[Records from a dataset]
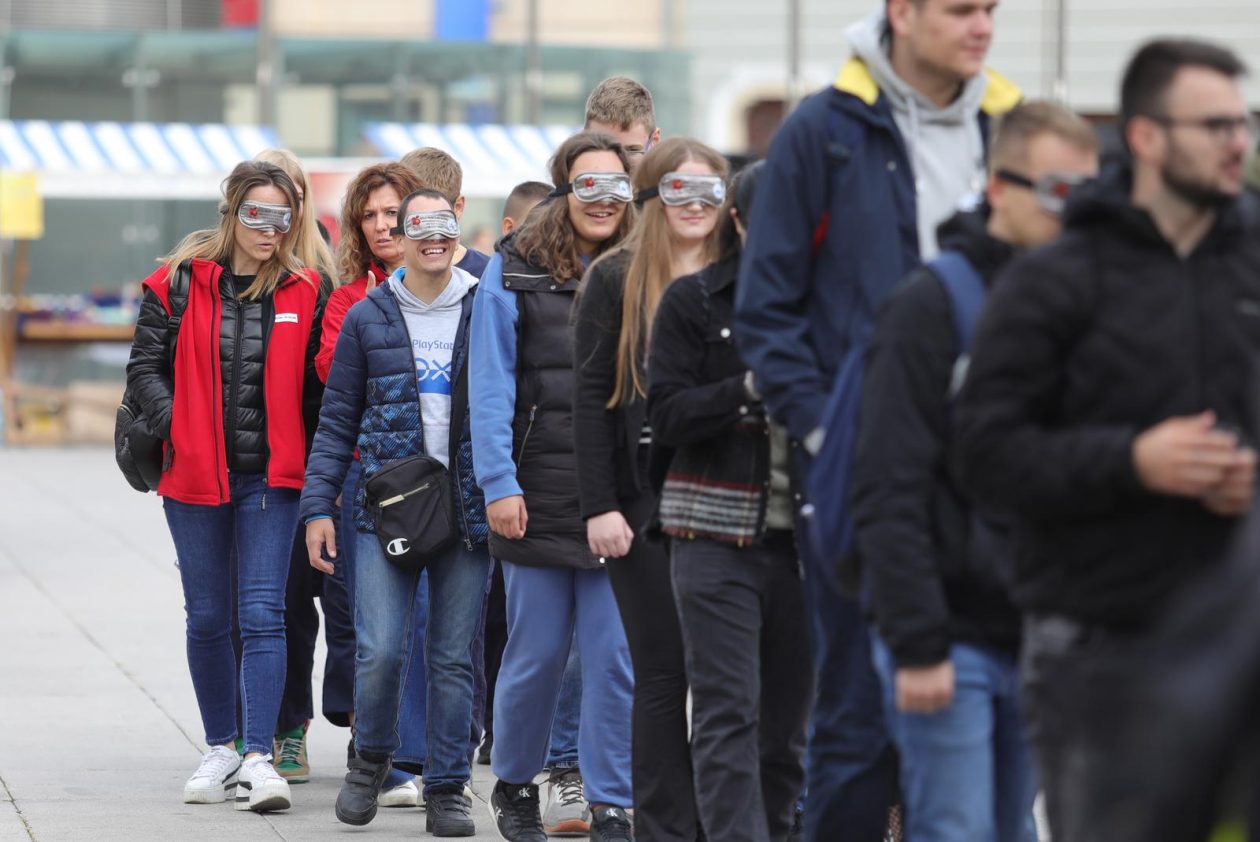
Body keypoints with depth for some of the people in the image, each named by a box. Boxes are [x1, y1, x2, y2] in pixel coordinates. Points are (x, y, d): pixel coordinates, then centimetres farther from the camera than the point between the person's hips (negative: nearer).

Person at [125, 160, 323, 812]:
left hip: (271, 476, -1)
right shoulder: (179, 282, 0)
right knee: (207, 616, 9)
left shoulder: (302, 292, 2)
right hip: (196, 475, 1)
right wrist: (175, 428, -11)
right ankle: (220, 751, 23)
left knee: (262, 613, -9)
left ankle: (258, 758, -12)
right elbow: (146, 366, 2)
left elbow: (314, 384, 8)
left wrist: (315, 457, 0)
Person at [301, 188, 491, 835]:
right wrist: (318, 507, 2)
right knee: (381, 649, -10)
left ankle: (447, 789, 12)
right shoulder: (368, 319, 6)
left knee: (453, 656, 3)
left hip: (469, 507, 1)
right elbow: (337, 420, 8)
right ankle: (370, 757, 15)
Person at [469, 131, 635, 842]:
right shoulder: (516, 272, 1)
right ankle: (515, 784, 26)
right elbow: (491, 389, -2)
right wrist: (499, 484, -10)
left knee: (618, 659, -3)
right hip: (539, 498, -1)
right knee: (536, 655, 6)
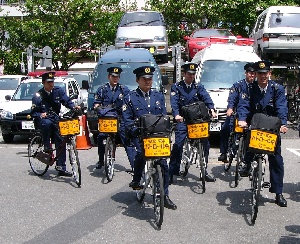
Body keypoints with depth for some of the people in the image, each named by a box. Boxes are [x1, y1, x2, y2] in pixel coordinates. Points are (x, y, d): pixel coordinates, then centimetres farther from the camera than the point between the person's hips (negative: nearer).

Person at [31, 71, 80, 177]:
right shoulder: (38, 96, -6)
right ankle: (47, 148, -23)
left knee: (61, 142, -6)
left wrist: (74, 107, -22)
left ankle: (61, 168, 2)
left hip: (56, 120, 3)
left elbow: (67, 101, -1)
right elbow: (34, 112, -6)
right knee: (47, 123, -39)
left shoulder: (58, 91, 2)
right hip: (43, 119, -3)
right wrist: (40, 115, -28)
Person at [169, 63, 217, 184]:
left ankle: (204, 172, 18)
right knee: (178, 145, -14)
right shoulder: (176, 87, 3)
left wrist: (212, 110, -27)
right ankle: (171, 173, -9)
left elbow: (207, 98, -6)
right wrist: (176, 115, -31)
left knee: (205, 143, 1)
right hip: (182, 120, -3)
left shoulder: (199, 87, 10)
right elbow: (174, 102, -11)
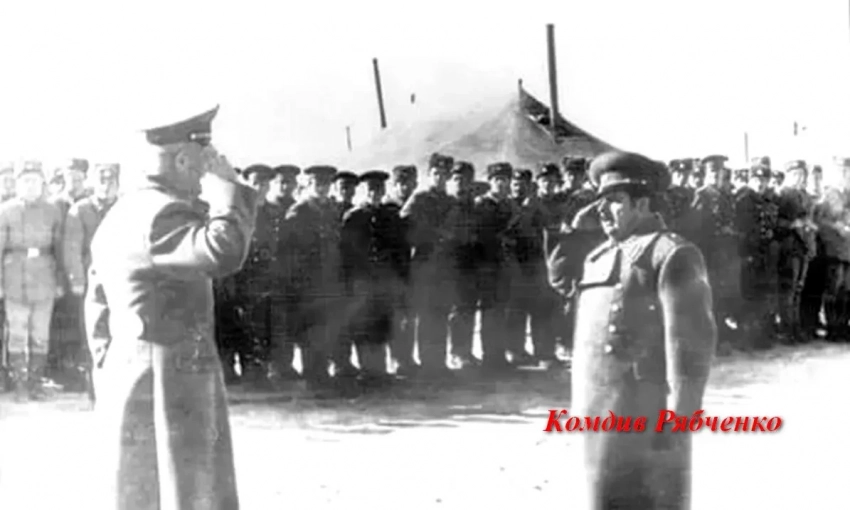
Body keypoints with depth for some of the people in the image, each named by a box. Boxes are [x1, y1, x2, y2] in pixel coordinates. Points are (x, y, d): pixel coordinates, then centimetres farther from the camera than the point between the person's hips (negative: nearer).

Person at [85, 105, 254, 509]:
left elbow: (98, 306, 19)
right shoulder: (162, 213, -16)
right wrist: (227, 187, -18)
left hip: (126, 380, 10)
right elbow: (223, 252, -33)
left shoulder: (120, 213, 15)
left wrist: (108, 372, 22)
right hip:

- _Problem_: Return all the data exactly, and keep the pictures out.

- _Result_:
Body keypoints with depth for some of the people in the image, each named by a box. Boxes are [x1, y1, x2, y2] in pixel coordinates. Points are (x, y, d): pixel coordinates, then centimetres farther from the camera than the point between the person's hips (negative: nearer).

Person at [125, 160, 323, 812]:
left hip: (271, 476, -1)
right shoulder: (179, 282, 0)
right knee: (207, 616, 9)
left shoulder: (302, 292, 2)
right hip: (196, 475, 1)
right wrist: (175, 428, -11)
right ankle: (220, 751, 23)
left knee: (262, 613, -9)
left ankle: (258, 758, -12)
right elbow: (146, 366, 2)
left elbow: (314, 384, 8)
left wrist: (315, 457, 0)
Person at [301, 188, 491, 835]:
right wrist: (318, 507, 2)
right knee: (381, 649, -10)
left ankle: (447, 789, 12)
right shoulder: (368, 319, 6)
left knee: (453, 656, 3)
left hip: (469, 507, 1)
right elbow: (337, 420, 8)
right ankle: (370, 757, 15)
Person at [469, 131, 635, 842]:
right shoulder: (516, 272, 1)
right ankle: (515, 784, 26)
right elbow: (491, 389, -2)
right wrist: (499, 484, -10)
left knee: (618, 659, -3)
right hip: (539, 498, -1)
right knee: (536, 655, 6)
Body keypoints with depth for some of the people in the image, each named by a box. Boxes are [x1, y1, x2, y2] in pixel coordinates. Points are (x, y, d): pixel coordinates, then centimetres farther from the camera than the point between the person's hips (negative: nearer).

Person at [31, 71, 80, 177]:
right shoulder: (38, 96, -6)
right ankle: (47, 148, -23)
left knee: (61, 142, -6)
left wrist: (74, 107, -22)
left ankle: (61, 168, 2)
left hip: (56, 120, 3)
left elbow: (67, 101, -1)
right elbow: (34, 112, -6)
right knee: (47, 123, -39)
left shoulder: (58, 91, 2)
right hip: (43, 119, -3)
right wrist: (40, 115, -28)
Person at [169, 63, 217, 184]:
left ankle: (204, 172, 18)
right knee: (178, 145, -14)
right shoulder: (176, 87, 3)
left wrist: (212, 110, -27)
right ankle: (171, 173, -9)
left elbow: (207, 98, -6)
right wrist: (176, 115, -31)
left knee: (205, 143, 1)
right hip: (182, 120, -3)
left shoulder: (199, 87, 10)
right elbow: (174, 102, -11)
Body keypoints with depth for some of the people in the image, each named by a box. Boxes are [x1, y1, x2, y2] in pixel coordinates. Points are (x, y, d): pixel coordinates, then centimetres farther from the camera than the point between the person's hips (negative: nearer).

Person at [85, 105, 254, 509]:
left elbow: (98, 306, 19)
right shoulder: (162, 213, -16)
right wrist: (227, 187, -18)
left hip: (126, 380, 10)
right elbow: (223, 252, -33)
left shoulder: (120, 213, 15)
left wrist: (108, 372, 22)
right hip:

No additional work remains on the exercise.